Body Labs (bodylabs.com), the provider of the world's most advanced technology for analyzing the human body's shape, pose and motion, announced today that Michael J. Black, Body Labs co-founder and board member, will be inducted as a foreign member of the Royal Swedish Academy of Sciences.

Black — who pioneered the creation of a statistical model of human shape and pose, which fuels Body Labs' predictive body shape analytics platform — was elected last year to the Academy responsible for awarding the Nobel Prize in Physics and Chemistry. He was inducted on May 11, 2016.

Founded in 1739, the Royal Swedish Academy of Sciences objective is to promote the influence of the sciences in society. In addition to the Nobel Prize, every year the Academy also awards the Sveriges Riksbank Prize in Economic Sciences, the Crafoord Prize and a number of other large prizes. This prestigious appointment recognizes Black's record of scholarship, including fundamental contributions in optical flow estimation, neural prosthetics, and human shape and motion analysis.

"This appointment is a great honor, and I am pleased to receive this recognition from the Royal Swedish Academy of Sciences," said Michael J. Black, Body Labs co-founder and board member. "We believe that our research on computer vision and the human body's shape, pose and motion will power the next frontier in mass customization and product personalization."

Black is a founding director leading the Perceiving Systems Department at the Max Planck Institute for Intelligent Systems. Body Labs continues to have exclusive licenses to technology developed initially by Black's group while a professor at Brown University and then later at the Max Planck Institute. This technology includes the statistical model of the human body — which contains machine learning algorithms and the world's most robust database of human shape and pose — to accurately digitize 3D body shape referencing third-party 3D scans or physical measurements.

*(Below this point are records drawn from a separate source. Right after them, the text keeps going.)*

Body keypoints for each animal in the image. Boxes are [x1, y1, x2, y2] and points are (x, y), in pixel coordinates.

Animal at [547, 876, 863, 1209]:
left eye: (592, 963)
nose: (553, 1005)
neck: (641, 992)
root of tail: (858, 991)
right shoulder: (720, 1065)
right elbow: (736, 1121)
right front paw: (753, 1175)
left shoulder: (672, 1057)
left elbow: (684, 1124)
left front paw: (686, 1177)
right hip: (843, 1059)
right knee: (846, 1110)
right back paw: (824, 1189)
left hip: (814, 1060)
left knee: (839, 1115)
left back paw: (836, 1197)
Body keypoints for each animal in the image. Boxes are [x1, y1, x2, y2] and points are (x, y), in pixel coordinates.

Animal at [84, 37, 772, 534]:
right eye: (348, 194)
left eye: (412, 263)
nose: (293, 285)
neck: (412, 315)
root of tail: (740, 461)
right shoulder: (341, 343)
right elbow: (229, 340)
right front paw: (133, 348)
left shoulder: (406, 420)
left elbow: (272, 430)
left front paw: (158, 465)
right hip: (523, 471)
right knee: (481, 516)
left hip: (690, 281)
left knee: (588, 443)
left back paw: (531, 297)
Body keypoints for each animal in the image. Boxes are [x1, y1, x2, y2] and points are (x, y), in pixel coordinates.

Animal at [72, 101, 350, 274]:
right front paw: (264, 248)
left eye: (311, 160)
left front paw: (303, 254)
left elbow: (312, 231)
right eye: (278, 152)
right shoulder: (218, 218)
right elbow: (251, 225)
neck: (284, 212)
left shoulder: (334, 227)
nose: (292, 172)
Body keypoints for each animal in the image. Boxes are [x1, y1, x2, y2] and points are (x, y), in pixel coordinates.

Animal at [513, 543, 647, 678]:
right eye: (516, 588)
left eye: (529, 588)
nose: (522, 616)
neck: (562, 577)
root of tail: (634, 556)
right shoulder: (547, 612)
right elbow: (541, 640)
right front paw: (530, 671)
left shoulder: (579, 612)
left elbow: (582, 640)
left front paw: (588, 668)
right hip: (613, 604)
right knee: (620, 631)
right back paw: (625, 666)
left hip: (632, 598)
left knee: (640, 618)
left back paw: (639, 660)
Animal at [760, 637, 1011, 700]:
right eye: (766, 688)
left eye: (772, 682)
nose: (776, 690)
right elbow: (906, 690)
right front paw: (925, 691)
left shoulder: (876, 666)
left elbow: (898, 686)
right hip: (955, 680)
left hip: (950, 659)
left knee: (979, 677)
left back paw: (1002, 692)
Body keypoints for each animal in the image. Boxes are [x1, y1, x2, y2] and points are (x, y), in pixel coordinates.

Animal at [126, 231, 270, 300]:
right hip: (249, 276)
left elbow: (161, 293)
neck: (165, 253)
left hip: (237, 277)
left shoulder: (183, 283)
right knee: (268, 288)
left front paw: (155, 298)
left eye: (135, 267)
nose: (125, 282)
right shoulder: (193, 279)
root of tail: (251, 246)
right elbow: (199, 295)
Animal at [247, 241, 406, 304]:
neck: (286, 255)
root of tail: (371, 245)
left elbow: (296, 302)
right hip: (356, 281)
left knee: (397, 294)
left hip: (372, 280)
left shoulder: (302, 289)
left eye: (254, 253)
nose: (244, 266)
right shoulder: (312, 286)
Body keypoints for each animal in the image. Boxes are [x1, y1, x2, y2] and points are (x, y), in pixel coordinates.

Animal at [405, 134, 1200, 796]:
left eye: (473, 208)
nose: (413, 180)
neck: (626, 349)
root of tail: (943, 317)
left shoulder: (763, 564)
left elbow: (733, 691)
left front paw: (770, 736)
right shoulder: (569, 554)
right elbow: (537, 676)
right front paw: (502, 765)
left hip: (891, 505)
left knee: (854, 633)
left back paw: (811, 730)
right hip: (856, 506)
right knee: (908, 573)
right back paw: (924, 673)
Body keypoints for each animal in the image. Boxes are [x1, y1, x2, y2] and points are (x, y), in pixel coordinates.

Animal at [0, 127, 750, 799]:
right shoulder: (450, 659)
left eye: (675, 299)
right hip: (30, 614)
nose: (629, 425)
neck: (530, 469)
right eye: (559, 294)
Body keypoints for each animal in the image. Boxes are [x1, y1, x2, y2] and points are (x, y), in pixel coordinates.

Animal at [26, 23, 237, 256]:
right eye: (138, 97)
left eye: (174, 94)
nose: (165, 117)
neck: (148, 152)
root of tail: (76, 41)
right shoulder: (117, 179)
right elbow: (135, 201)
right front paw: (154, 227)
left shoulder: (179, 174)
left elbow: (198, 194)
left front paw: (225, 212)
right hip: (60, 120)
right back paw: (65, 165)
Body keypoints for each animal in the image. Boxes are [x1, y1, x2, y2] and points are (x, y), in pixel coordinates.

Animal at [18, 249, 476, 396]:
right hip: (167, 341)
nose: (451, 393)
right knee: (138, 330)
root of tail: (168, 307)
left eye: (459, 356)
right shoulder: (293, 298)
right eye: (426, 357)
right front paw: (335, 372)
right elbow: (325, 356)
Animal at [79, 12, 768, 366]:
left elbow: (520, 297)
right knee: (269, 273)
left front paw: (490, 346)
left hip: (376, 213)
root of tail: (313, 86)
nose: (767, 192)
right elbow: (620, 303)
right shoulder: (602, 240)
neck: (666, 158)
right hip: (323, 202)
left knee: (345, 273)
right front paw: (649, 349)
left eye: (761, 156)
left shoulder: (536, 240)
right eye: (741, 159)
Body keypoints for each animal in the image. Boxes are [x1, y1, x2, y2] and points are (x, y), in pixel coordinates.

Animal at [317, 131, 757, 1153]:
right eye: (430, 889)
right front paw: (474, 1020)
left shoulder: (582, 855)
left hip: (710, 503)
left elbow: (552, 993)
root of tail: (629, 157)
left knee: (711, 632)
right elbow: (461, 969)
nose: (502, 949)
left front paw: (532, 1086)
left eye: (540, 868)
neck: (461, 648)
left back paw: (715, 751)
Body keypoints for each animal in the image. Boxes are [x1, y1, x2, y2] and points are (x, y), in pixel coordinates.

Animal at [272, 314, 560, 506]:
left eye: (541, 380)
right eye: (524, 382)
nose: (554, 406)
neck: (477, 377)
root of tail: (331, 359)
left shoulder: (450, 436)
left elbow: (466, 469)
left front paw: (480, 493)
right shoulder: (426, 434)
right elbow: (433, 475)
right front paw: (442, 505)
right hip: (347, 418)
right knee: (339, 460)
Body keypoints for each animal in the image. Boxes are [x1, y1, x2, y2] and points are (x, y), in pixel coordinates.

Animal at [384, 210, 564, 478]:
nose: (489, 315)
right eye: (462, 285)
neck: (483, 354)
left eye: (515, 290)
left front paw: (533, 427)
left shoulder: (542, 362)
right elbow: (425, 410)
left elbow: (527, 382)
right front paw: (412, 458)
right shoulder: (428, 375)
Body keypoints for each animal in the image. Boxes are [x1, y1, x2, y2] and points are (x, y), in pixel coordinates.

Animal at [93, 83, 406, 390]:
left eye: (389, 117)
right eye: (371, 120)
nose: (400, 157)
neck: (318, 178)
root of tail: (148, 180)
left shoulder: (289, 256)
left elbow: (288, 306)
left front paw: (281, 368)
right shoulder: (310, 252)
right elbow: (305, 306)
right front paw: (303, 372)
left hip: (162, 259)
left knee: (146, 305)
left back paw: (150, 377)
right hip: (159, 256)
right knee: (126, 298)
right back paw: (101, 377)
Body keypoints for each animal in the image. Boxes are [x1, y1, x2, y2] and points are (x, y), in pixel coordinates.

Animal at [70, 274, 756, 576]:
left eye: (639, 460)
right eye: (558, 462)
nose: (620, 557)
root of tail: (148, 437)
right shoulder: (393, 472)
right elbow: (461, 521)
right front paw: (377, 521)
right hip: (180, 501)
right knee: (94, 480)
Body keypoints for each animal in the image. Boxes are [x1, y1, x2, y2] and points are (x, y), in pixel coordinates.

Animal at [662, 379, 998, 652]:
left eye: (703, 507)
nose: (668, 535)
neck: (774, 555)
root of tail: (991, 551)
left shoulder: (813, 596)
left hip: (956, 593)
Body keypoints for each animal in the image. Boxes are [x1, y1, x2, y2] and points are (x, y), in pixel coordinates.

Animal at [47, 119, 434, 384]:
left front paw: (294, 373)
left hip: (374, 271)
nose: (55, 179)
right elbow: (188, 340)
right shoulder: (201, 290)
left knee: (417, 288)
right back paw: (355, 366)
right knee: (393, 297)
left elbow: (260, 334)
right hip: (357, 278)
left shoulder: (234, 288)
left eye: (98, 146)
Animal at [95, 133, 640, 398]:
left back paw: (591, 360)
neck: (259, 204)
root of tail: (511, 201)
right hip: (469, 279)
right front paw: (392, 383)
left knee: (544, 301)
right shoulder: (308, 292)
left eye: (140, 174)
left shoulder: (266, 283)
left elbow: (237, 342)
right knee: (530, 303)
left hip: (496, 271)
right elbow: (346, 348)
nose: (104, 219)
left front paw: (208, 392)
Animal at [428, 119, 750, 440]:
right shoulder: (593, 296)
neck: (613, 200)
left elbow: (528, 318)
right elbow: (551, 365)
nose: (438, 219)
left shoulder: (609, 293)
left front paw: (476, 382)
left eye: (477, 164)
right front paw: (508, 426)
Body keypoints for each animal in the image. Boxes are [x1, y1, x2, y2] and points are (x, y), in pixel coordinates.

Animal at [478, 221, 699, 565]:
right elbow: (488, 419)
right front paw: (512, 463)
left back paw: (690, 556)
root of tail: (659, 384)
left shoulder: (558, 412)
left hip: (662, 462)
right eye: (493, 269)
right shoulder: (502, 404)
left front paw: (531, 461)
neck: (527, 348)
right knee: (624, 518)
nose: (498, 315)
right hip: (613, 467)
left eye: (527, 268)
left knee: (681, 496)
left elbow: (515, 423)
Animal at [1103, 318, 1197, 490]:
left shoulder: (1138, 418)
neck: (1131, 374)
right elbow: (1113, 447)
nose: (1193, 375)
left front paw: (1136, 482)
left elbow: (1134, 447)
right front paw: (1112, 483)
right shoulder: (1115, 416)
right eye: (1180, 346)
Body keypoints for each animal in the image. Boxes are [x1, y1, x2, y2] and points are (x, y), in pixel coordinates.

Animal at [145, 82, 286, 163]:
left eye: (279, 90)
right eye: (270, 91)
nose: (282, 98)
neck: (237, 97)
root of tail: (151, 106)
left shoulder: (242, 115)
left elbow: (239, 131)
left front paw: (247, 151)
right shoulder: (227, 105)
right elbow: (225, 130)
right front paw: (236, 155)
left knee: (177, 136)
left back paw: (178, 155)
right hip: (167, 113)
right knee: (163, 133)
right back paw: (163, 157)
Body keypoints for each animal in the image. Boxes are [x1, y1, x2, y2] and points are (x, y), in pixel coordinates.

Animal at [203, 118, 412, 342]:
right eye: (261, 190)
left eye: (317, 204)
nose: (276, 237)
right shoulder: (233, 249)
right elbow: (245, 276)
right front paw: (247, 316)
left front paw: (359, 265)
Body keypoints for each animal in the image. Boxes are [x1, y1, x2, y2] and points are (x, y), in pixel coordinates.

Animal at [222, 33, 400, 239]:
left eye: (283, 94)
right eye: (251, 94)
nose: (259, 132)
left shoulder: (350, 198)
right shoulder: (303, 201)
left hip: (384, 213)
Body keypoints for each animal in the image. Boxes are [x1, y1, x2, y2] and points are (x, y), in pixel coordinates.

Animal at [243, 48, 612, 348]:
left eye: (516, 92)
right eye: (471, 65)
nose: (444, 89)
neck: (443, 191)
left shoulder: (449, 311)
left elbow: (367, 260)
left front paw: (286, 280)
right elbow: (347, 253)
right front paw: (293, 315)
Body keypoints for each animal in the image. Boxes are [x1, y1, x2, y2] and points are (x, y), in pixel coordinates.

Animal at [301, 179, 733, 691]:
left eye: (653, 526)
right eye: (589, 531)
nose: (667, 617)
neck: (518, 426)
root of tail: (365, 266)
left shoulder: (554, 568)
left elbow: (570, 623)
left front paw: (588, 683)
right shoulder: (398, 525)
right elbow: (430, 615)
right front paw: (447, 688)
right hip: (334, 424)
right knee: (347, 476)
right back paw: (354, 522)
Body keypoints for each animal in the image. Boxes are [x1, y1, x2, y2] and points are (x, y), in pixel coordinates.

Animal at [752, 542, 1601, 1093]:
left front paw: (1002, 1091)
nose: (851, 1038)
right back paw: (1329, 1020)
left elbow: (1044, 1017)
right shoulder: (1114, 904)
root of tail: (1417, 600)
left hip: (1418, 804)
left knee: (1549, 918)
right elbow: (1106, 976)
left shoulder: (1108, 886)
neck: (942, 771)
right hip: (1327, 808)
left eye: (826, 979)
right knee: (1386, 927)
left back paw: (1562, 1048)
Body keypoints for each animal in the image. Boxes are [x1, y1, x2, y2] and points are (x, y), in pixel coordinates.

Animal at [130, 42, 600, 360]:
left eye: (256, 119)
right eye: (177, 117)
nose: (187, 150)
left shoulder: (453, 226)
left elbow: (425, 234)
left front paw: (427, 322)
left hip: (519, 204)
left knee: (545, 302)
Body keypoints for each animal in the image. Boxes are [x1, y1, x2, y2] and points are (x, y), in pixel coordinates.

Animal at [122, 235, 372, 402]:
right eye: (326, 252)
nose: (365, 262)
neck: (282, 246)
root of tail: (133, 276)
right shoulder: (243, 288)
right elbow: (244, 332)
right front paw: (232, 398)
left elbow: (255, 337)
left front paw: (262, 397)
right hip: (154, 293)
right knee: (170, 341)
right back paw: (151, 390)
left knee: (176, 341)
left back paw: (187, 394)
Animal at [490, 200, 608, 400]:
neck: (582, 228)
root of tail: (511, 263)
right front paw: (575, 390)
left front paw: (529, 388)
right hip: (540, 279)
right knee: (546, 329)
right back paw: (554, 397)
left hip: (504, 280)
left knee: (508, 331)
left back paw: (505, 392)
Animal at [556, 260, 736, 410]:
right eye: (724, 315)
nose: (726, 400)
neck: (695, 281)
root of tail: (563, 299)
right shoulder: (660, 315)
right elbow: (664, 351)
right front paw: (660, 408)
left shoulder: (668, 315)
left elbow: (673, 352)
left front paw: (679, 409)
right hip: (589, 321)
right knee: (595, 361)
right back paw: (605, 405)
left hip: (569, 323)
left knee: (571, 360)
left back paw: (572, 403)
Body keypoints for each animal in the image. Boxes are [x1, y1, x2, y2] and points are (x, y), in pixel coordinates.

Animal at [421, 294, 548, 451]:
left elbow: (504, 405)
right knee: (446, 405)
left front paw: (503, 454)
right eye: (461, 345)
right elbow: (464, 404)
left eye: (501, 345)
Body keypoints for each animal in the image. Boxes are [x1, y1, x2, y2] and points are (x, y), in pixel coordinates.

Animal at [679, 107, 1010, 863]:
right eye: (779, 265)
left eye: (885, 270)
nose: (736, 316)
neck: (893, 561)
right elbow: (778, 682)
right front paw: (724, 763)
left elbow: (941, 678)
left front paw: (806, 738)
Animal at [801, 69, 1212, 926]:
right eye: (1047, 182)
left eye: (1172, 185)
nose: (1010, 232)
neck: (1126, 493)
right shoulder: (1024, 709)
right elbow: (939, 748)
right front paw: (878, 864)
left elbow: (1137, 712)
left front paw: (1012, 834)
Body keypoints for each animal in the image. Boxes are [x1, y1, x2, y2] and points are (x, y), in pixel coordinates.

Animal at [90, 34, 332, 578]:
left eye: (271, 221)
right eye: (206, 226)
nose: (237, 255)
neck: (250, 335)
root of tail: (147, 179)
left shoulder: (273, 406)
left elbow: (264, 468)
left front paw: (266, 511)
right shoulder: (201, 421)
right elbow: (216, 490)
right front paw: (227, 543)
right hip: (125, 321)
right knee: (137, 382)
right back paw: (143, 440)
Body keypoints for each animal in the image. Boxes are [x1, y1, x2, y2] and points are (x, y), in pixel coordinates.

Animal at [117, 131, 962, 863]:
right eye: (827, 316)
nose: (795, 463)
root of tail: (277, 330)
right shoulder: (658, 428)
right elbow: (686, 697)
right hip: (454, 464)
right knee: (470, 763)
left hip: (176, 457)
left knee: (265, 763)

Black's research on optical flow has been used in Hollywood films including the Academy Award winning effects in "What Dreams May Come" and "The Matrix Reloaded." Black is also the recipient of the 2010 Koenderink Prize for Fundamental Contributions in Computer Vision and the 2013 Helmholtz Prize. His work has received an Honorable Mention for the Marr Prize in 1999 and 2005. Black's work has won several paper awards including the IEEE Computer Society Outstanding Paper Award (CVPR'91) and has also contributed to several influential datasets including the Middlebury Flow dataset, HumanEva, and the Sintel dataset.